Marek S. Huberath (pen name, born 1954) is a Polish professor of physics in the Jagiellonian University in Kraków and an award-winning science fiction and fantasy writer. His themes are philosophical, moral, and religious: how people become beasts or remain human in extreme circumstances. Many of his stories focus on death. Winner of the Zajdel Award in 1991 for a short story Kara większa and in 1997 for his novel Gniazdo Światów.

==Works==
===Novels===
- Gniazdo światów (Nest of Worlds) (NOWA 2000) (English translation by Michael Kandel, Restless Books 2014)
- Miasta pod skałą (Cities under the Rock) (Wydawnictwo Literackie 2005)
- Vatran Auraio (Wydawnictwo Literackie 2010)
- Zachodni portal Katedry w Lugdunum (Western Portal of the Cathedral in Lugdunum) (Wydawnictwo Literackie 2012)

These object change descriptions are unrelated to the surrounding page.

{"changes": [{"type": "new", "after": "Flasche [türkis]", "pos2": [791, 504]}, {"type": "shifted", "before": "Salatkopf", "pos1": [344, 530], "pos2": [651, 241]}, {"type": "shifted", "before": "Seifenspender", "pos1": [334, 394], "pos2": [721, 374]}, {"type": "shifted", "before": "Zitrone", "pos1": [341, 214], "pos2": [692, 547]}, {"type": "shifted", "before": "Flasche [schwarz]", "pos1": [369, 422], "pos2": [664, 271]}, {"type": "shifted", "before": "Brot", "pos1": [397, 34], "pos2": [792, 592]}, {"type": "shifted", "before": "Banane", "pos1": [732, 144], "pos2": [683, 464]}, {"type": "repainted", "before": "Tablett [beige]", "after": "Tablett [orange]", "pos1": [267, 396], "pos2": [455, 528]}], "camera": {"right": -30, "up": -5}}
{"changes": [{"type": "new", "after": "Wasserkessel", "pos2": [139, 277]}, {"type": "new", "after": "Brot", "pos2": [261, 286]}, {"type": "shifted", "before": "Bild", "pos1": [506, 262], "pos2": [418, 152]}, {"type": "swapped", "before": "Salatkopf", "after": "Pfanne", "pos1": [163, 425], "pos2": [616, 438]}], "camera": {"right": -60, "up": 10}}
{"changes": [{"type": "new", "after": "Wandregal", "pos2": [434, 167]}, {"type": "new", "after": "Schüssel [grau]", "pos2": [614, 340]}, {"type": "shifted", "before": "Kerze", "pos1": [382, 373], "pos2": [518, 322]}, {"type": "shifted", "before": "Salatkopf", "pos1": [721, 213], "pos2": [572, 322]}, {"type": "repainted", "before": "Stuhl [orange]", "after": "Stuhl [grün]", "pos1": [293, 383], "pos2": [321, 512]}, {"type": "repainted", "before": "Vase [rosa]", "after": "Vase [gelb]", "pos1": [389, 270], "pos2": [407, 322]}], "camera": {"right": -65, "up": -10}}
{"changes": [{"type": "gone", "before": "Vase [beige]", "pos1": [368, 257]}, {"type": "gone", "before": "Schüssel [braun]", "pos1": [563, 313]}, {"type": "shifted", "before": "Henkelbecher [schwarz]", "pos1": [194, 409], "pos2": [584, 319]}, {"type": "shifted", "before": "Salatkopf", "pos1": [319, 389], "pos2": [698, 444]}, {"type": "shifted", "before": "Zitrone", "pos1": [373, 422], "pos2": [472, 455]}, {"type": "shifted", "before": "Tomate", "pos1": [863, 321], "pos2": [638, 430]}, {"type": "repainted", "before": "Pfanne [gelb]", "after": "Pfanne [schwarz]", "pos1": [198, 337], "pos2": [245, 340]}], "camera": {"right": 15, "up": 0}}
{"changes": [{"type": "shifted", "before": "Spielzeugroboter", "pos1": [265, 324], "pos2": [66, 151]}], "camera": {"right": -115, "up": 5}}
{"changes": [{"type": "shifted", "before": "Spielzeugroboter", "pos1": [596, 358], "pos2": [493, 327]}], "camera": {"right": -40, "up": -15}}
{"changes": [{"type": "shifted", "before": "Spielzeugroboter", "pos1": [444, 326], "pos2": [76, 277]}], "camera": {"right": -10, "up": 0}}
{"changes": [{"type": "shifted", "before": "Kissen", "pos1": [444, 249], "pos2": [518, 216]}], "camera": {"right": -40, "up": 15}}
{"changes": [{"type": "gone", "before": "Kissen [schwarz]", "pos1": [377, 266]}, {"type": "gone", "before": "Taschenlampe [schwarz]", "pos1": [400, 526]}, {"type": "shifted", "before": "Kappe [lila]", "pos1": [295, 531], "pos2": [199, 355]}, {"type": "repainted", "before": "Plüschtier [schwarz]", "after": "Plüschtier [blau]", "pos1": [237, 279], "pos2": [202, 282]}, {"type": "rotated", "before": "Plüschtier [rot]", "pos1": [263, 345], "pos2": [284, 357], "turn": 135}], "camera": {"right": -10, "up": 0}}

===Short story collections===
- Ostatni, którzy wyszli z raju (The Last to Leave Paradise) (Zysk i S-ka 1996)
- Druga podobizna w alabastrze (Second Image in Alabaster) (Zysk i S-ka 1997)
- Balsam długiego pożegnania (Balm of Long Farewell) (Wydawnictwo Literackie 2006)

===Short stories===
- "Wrocieeś Sneogg, wiedziaam..." translated by Michael Kandel as "Yoo Retoont, Sneogg. Ay Noo" on Words without Borders; reprinted in A Polish Book of Monsters (New York: PIASA Books, 2010)
- "Balsam długiego pożegnania" translated as "Balm of a Long Farewell" by Michael Kandel on Words without Borders
- "Kocia obecność" translated as “A Cat’s Presence” translated by Magdalena Jarczyk in the Chosen by Fate: Zajdel Award Winners Anthology (2000).
- ”Kara większa” translated as “The Greater Punishment” by Wiesiek Powaga in The Dedalus Book of Polish Fantasy (1996).